Wednesday, April 18, 2018

Court shoots down Acosta Department of Labor’s attack on religious freedom

Ed. For those who hope or believe that Donald Trump has removed the power-hungry, leftist cranks from the federal bureaucracy, the following story will reveal just how wrong you are. Attacks against the church—Christian, of course—which began under Obama are being continued by hacks still in power under Trump.

Thankfully, the left-wing abuse of power exhibited by Alex Acosta’s Department of Labor was brought to a halt by the 6th Circuit Court of Appeals.

Acosta was confirmed by the Senate in 2017.

The following article appeared in Powerline on April 17th

By Paul Mirengoff

We have seen that, from a conservative perspective, the Alex Acosta Department of Labor is bad on immigration, bad on equal pay, and weak on at least one important wage and hour law issue. Now we learn that it is also bad on religious liberty.
Alex Acosta

We learn this from the case of Acosta v. Cathedral Buffet, Inc.; Ernest Angley. In this action, the Department of Labor sued a restaurant operated by the Grace Cathedral church in Cuyahoga Falls, Ohio. It claimed that the church and its minister Ernest Angley violated the federal Fair Labor Standards Act by not paying the minimum wage to church members who volunteered as workers at the restaurant.

The Obama administration DOL initiated the lawsuit, but Acosta’s DOL continued to pursue it. Indeed, as recently as last December it defended the action in the oral argument of an appeal by the church from a district court’s ruling.

Fortunately, the U.S. Court of Appeals for the Sixth Circuit ruled against the Acosta DOL in a unanimous decision. It reversed the district court, which had awarded nearly $400,000 against the defendants.

The U.S. Supreme Court has made it clear that to be considered an employee within the meaning of the FLSA, and thus be entitled to the minimum wage, a worker must first expect to receive compensation. It was undisputed that the volunteers who worked at Cathedral Buffet had no such expectation.

The Acosta DOL tried to argue its way around this problem by saying that Rev.

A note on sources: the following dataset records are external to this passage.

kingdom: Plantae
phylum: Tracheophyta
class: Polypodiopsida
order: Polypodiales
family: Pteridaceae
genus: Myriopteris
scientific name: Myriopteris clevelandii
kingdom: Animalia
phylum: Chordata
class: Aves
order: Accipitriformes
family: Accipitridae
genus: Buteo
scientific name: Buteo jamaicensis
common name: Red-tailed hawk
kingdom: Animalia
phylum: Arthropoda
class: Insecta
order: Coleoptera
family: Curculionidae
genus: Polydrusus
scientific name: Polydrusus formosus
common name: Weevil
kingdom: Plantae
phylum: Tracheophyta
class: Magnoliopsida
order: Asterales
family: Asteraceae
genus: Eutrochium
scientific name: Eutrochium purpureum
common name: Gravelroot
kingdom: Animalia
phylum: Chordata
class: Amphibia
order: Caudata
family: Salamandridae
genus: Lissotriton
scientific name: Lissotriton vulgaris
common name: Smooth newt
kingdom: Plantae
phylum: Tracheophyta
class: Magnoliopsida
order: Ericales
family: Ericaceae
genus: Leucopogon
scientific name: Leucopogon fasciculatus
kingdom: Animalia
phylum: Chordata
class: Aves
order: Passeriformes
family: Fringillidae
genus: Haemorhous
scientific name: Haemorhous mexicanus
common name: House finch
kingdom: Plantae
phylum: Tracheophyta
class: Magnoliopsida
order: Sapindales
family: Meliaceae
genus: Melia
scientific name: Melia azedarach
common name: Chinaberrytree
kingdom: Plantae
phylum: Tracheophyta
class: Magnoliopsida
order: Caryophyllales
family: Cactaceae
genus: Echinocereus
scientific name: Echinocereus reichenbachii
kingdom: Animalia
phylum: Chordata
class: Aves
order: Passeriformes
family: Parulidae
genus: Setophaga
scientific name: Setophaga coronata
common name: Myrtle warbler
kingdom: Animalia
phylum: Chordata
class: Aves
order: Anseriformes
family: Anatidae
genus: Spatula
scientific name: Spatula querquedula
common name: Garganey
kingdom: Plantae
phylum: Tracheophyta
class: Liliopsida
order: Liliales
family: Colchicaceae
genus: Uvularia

Angley “coerced” church members into volunteering for work at the restaurant. He told church members that the restaurant was “the Lord’s buffet,” and that “[e]very time you say no [to working there], you are closing the door on God.” He also suggested that church members who repeatedly refused to volunteer were at risk of “blaspheming against the Holy Ghost,” an unforgivable sin. A church member testified that she volunteered to work because she “feared failing God.”

The Sixth Circuit rejected the Acosta DOL’s position that these facts mean the church volunteers are entitled to pay. It agreed that in some circumstances, a showing of coercion might be sufficient to overcome a volunteer’s lack of expected compensation and bring her within the protections of the FLSA. It concluded, however, that these circumstances are not present in this case because the type of coercion the FLSA is concerned with is economic in nature, not societal or spiritual.

In a brilliant concurring opinion, Judge Kethledge ripped the Acosta DOL. He wrote:

One hopes that the Department of Labor simply failed to think through its position in this case. Since initiating this litigation in 2015, the Department has argued. . .that volunteers at the Cathedral Buffet were in fact employees under the Fair Labor Standards Act because, the Department says, their pastor spiritually “coerced” them to work there.

That argument’s premise—namely, that the Labor Act authorizes the Department to regulate the spiritual dialogue between pastor and congregation—assumes a power whose use would violate the Free Exercise Clause of the First Amendment.

All in a day’s work for federal bureaucrats at Alex Acosta’s DOL. 

(Article continues HERE)  

Ed.  Judge Kethledge finishes his opinion beautifully by exposing the power-hungry office of the DoL and Alex Acosta. As the Judge puts it:

 What is perhaps most troubling about the Department’s position in this case, however, is the conceit of unlimited agency power that lies behind it. The power of a federal agency is no more than worldly. The Department should tend to what is Caesar’s, and leave the rest alone.